JOB —
When a line in the entries below contains "Created", tally it; give the tally with nothing added.

[Hardware project source files]
**********
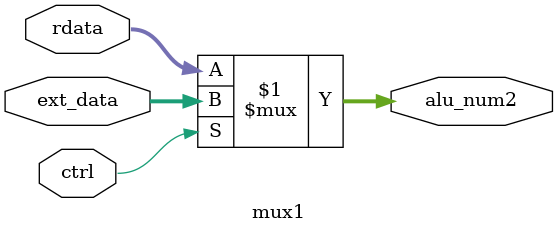
<source format=v>
`timescale 1ns / 1ps

module mux1(
    input ctrl,
    
    input [31:0] ext_data,
    input [31:0] rdata,
    output [31:0] alu_num2
    );
    
    assign alu_num2 = (ctrl) ? ext_data : rdata;
    
endmodule

</source>
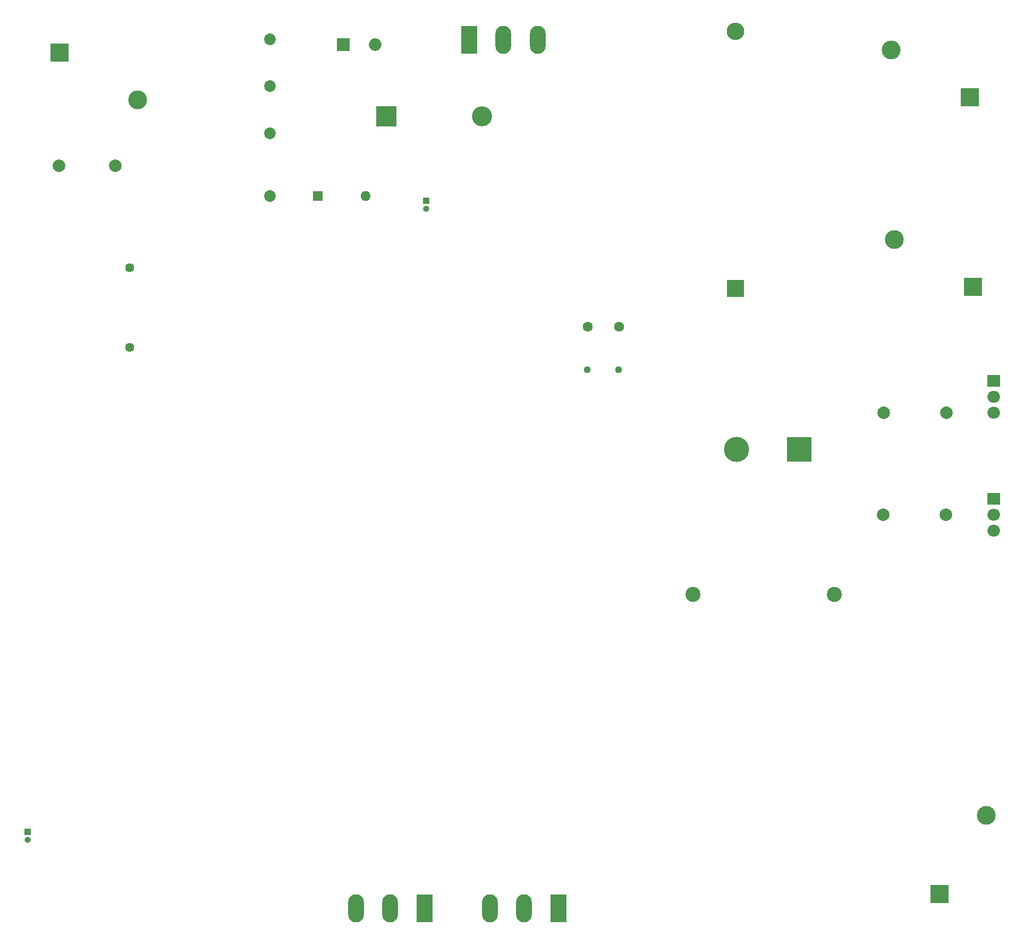
<source format=gbr>
%TF.GenerationSoftware,KiCad,Pcbnew,(5.1.8)-1*%
%TF.CreationDate,2021-03-07T20:42:01-08:00*%
%TF.ProjectId,KiCAD Simulations,4b694341-4420-4536-996d-756c6174696f,rev?*%
%TF.SameCoordinates,Original*%
%TF.FileFunction,Soldermask,Bot*%
%TF.FilePolarity,Negative*%
%FSLAX46Y46*%
G04 Gerber Fmt 4.6, Leading zero omitted, Abs format (unit mm)*
G04 Created by KiCad (PCBNEW (5.1.8)-1) date 2021-03-07 20:42:01*
%MOMM*%
%LPD*%
G01*
G04 APERTURE LIST*
%ADD10O,1.600000X1.600000*%
%ADD11R,1.600000X1.600000*%
%ADD12C,2.000000*%
%ADD13O,2.000000X2.000000*%
%ADD14R,2.000000X2.000000*%
%ADD15O,3.200000X3.200000*%
%ADD16R,3.200000X3.200000*%
%ADD17O,2.800000X2.800000*%
%ADD18R,2.800000X2.800000*%
%ADD19C,3.000000*%
%ADD20R,3.000000X3.000000*%
%ADD21O,1.000000X1.000000*%
%ADD22R,1.000000X1.000000*%
%ADD23C,1.447800*%
%ADD24C,1.117600*%
%ADD25C,2.400000*%
%ADD26C,4.000000*%
%ADD27R,4.000000X4.000000*%
%ADD28O,2.500000X4.500000*%
%ADD29R,2.500000X4.500000*%
%ADD30O,2.000000X1.905000*%
%ADD31R,2.000000X1.905000*%
%ADD32C,1.600000*%
%ADD33C,1.854200*%
G04 APERTURE END LIST*
D10*
%TO.C,Disense1*%
X108458000Y-45974000D03*
D11*
X100838000Y-45974000D03*
%TD*%
D12*
%TO.C,Cr1*%
X190914000Y-96774000D03*
X200914000Y-96774000D03*
%TD*%
D13*
%TO.C,Dstart1*%
X109982000Y-21844000D03*
D14*
X104902000Y-21844000D03*
%TD*%
D15*
%TO.C,Dboost1*%
X127000000Y-33274000D03*
D16*
X111760000Y-33274000D03*
%TD*%
D17*
%TO.C,Coutx1*%
X167386000Y-19706000D03*
D18*
X167386000Y-60706000D03*
%TD*%
D19*
%TO.C,J6*%
X207398000Y-144726000D03*
D20*
X199898000Y-157226000D03*
%TD*%
D21*
%TO.C,J5*%
X54610000Y-148590000D03*
D22*
X54610000Y-147320000D03*
%TD*%
D19*
%TO.C,J4*%
X192732000Y-52952000D03*
D20*
X205232000Y-60452000D03*
%TD*%
D19*
%TO.C,J3*%
X192224000Y-22726000D03*
D20*
X204724000Y-30226000D03*
%TD*%
D21*
%TO.C,J2*%
X118110000Y-48006000D03*
D22*
X118110000Y-46736000D03*
%TD*%
D19*
%TO.C,J1*%
X72190000Y-30614000D03*
D20*
X59690000Y-23114000D03*
%TD*%
D23*
%TO.C,L1*%
X70866000Y-70104000D03*
X70866000Y-57404000D03*
%TD*%
D12*
%TO.C,Rntc1*%
X59580000Y-41148000D03*
X68580000Y-41148000D03*
%TD*%
%TO.C,Cr2*%
X201008000Y-80518000D03*
X191008000Y-80518000D03*
%TD*%
D24*
%TO.C,Cisns2*%
X148804000Y-73660000D03*
X143804000Y-73660000D03*
%TD*%
D25*
%TO.C,Cinx1*%
X160634000Y-109474000D03*
X183134000Y-109474000D03*
%TD*%
D26*
%TO.C,Cin2*%
X167546000Y-86360000D03*
D27*
X177546000Y-86360000D03*
%TD*%
D28*
%TO.C,QM4*%
X106956000Y-159512000D03*
X112406000Y-159512000D03*
D29*
X117856000Y-159512000D03*
%TD*%
D28*
%TO.C,QM3*%
X128292000Y-159512000D03*
X133742000Y-159512000D03*
D29*
X139192000Y-159512000D03*
%TD*%
D30*
%TO.C,QM2*%
X208534000Y-80518000D03*
X208534000Y-77978000D03*
D31*
X208534000Y-75438000D03*
%TD*%
D30*
%TO.C,QM1*%
X208534000Y-99314000D03*
X208534000Y-96774000D03*
D31*
X208534000Y-94234000D03*
%TD*%
D32*
%TO.C,Cvcr1*%
X143844000Y-66802000D03*
X148844000Y-66802000D03*
%TD*%
D33*
%TO.C,Uac1*%
X93218000Y-20973999D03*
X93218000Y-28474000D03*
X93218000Y-35974000D03*
X93218000Y-45974000D03*
%TD*%
D28*
%TO.C,Q1*%
X135868000Y-21082000D03*
X130418000Y-21082000D03*
D29*
X124968000Y-21082000D03*
%TD*%
M02*

</source>
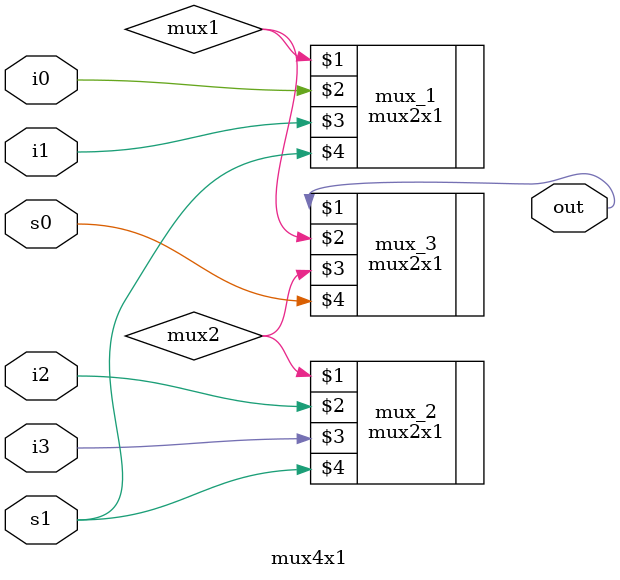
<source format=v>
`timescale 1ns / 1ps


module mux4x1(out, i0, i1, i2, i3, s1, s0);
input i0, i1, i2, i3, s1, s0;
output out;
wire mux1, mux2;
mux2x1 mux_1(mux1, i0, i1, s1);
mux2x1 mux_2(mux2, i2, i3, s1);
mux2x1 mux_3(out, mux1, mux2, s0);
endmodule

</source>
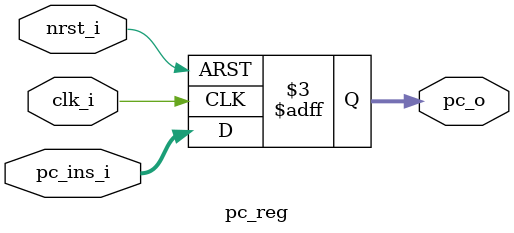
<source format=v>
module pc_reg (
  input             clk_i,
  input             nrst_i,
  input      [31:0] pc_ins_i,
  output reg [31:0] pc_o
);
  always @(posedge clk_i or negedge nrst_i) begin
    if (nrst_i == 0) begin
        pc_o <= 32'b0;
    end else begin
        pc_o <= pc_ins_i;
    end
  end
endmodule

</source>
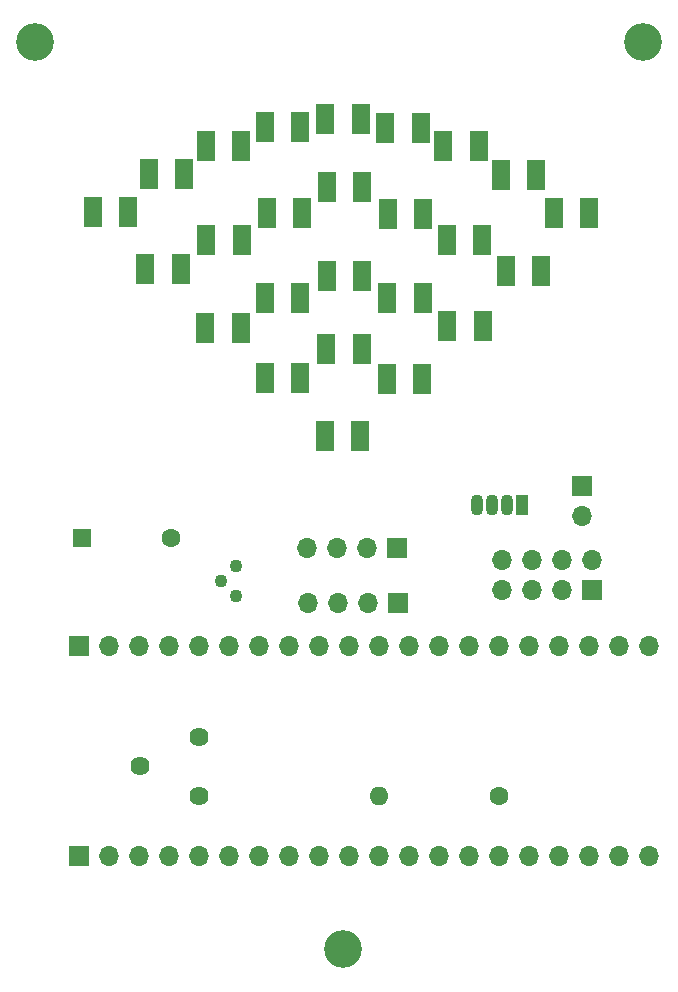
<source format=gbr>
%TF.GenerationSoftware,KiCad,Pcbnew,7.0.7*%
%TF.CreationDate,2024-05-19T18:37:37+02:00*%
%TF.ProjectId,Smart-mobility,536d6172-742d-46d6-9f62-696c6974792e,rev?*%
%TF.SameCoordinates,Original*%
%TF.FileFunction,Soldermask,Top*%
%TF.FilePolarity,Negative*%
%FSLAX46Y46*%
G04 Gerber Fmt 4.6, Leading zero omitted, Abs format (unit mm)*
G04 Created by KiCad (PCBNEW 7.0.7) date 2024-05-19 18:37:37*
%MOMM*%
%LPD*%
G01*
G04 APERTURE LIST*
%ADD10C,3.200000*%
%ADD11R,1.070000X1.800000*%
%ADD12O,1.070000X1.800000*%
%ADD13R,1.500000X2.600000*%
%ADD14R,1.600000X1.600000*%
%ADD15C,1.600000*%
%ADD16R,1.700000X1.700000*%
%ADD17O,1.700000X1.700000*%
%ADD18C,1.620000*%
%ADD19O,1.600000X1.600000*%
%ADD20C,1.100000*%
G04 APERTURE END LIST*
D10*
%TO.C,REF\u002A\u002A*%
X77900000Y-110800000D03*
%TD*%
%TO.C,MH2*%
X51800000Y-34000000D03*
%TD*%
D11*
%TO.C,D26*%
X93045000Y-73175000D03*
D12*
X91775000Y-73175000D03*
X90505000Y-73175000D03*
X89235000Y-73175000D03*
%TD*%
D13*
%TO.C,D2*%
X61120000Y-53170000D03*
X64120000Y-53170000D03*
%TD*%
%TO.C,D11*%
X76520000Y-46245000D03*
X79520000Y-46245000D03*
%TD*%
%TO.C,D15*%
X76345000Y-67320000D03*
X79345000Y-67320000D03*
%TD*%
%TO.C,D20*%
X86370000Y-42745000D03*
X89370000Y-42745000D03*
%TD*%
%TO.C,D21*%
X81470000Y-41245000D03*
X84470000Y-41245000D03*
%TD*%
D10*
%TO.C,MH3*%
X103300000Y-34000000D03*
%TD*%
D13*
%TO.C,D3*%
X66195000Y-58195000D03*
X69195000Y-58195000D03*
%TD*%
%TO.C,D14*%
X76445000Y-59920000D03*
X79445000Y-59920000D03*
%TD*%
%TO.C,D24*%
X95720000Y-48470000D03*
X98720000Y-48470000D03*
%TD*%
D14*
%TO.C,BZ1*%
X55750000Y-76000000D03*
D15*
X63350000Y-76000000D03*
%TD*%
D13*
%TO.C,D8*%
X71270000Y-55670000D03*
X74270000Y-55670000D03*
%TD*%
%TO.C,D10*%
X71245000Y-41195000D03*
X74245000Y-41195000D03*
%TD*%
%TO.C,D4*%
X76370000Y-40470000D03*
X79370000Y-40470000D03*
%TD*%
%TO.C,D17*%
X86645000Y-50720000D03*
X89645000Y-50720000D03*
%TD*%
%TO.C,D9*%
X71245000Y-62445000D03*
X74245000Y-62445000D03*
%TD*%
%TO.C,D19*%
X81595000Y-62495000D03*
X84595000Y-62495000D03*
%TD*%
%TO.C,D25*%
X56695000Y-48345000D03*
X59695000Y-48345000D03*
%TD*%
%TO.C,D23*%
X86720000Y-57995000D03*
X89720000Y-57995000D03*
%TD*%
%TO.C,D16*%
X81670000Y-48495000D03*
X84670000Y-48495000D03*
%TD*%
%TO.C,D5*%
X66270000Y-42770000D03*
X69270000Y-42770000D03*
%TD*%
%TO.C,D7*%
X66295000Y-50720000D03*
X69295000Y-50720000D03*
%TD*%
%TO.C,D1*%
X61445000Y-45170000D03*
X64445000Y-45170000D03*
%TD*%
%TO.C,D12*%
X91220000Y-45270000D03*
X94220000Y-45270000D03*
%TD*%
D16*
%TO.C,J2*%
X82500000Y-81475000D03*
D17*
X79960000Y-81475000D03*
X77420000Y-81475000D03*
X74880000Y-81475000D03*
%TD*%
D13*
%TO.C,D13*%
X76495000Y-53795000D03*
X79495000Y-53795000D03*
%TD*%
%TO.C,D22*%
X91645000Y-53345000D03*
X94645000Y-53345000D03*
%TD*%
%TO.C,D6*%
X71420000Y-48445000D03*
X74420000Y-48445000D03*
%TD*%
%TO.C,D18*%
X81620000Y-55670000D03*
X84620000Y-55670000D03*
%TD*%
D16*
%TO.C,J6*%
X82475000Y-76800000D03*
D17*
X79935000Y-76800000D03*
X77395000Y-76800000D03*
X74855000Y-76800000D03*
%TD*%
D16*
%TO.C,SW1*%
X98975000Y-80350000D03*
D17*
X98975000Y-77810000D03*
X96435000Y-80350000D03*
X96435000Y-77810000D03*
X93895000Y-80350000D03*
X93895000Y-77810000D03*
X91355000Y-80350000D03*
X91355000Y-77810000D03*
%TD*%
D18*
%TO.C,R20*%
X65680000Y-97790000D03*
X60680000Y-95290000D03*
X65680000Y-92790000D03*
%TD*%
D16*
%TO.C,J4*%
X55520000Y-85090000D03*
D17*
X58060000Y-85090000D03*
X60600000Y-85090000D03*
X63140000Y-85090000D03*
X65680000Y-85090000D03*
X68220000Y-85090000D03*
X70760000Y-85090000D03*
X73300000Y-85090000D03*
X75840000Y-85090000D03*
X78380000Y-85090000D03*
X80920000Y-85090000D03*
X83460000Y-85090000D03*
X86000000Y-85090000D03*
X88540000Y-85090000D03*
X91080000Y-85090000D03*
X93620000Y-85090000D03*
X96160000Y-85090000D03*
X98700000Y-85090000D03*
X101240000Y-85090000D03*
X103780000Y-85090000D03*
%TD*%
D16*
%TO.C,J3*%
X98100000Y-71600000D03*
D17*
X98100000Y-74140000D03*
%TD*%
D15*
%TO.C,R21*%
X91080000Y-97815000D03*
D19*
X80920000Y-97815000D03*
%TD*%
D20*
%TO.C,Q1*%
X67555000Y-79575000D03*
X68825000Y-78305000D03*
X68825000Y-80845000D03*
%TD*%
D16*
%TO.C,J5*%
X55520000Y-102895000D03*
D17*
X58060000Y-102895000D03*
X60600000Y-102895000D03*
X63140000Y-102895000D03*
X65680000Y-102895000D03*
X68220000Y-102895000D03*
X70760000Y-102895000D03*
X73300000Y-102895000D03*
X75840000Y-102895000D03*
X78380000Y-102895000D03*
X80920000Y-102895000D03*
X83460000Y-102895000D03*
X86000000Y-102895000D03*
X88540000Y-102895000D03*
X91080000Y-102895000D03*
X93620000Y-102895000D03*
X96160000Y-102895000D03*
X98700000Y-102895000D03*
X101240000Y-102895000D03*
X103780000Y-102895000D03*
%TD*%
M02*

</source>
**********
ANSWER TO THIS EXERCISE —
2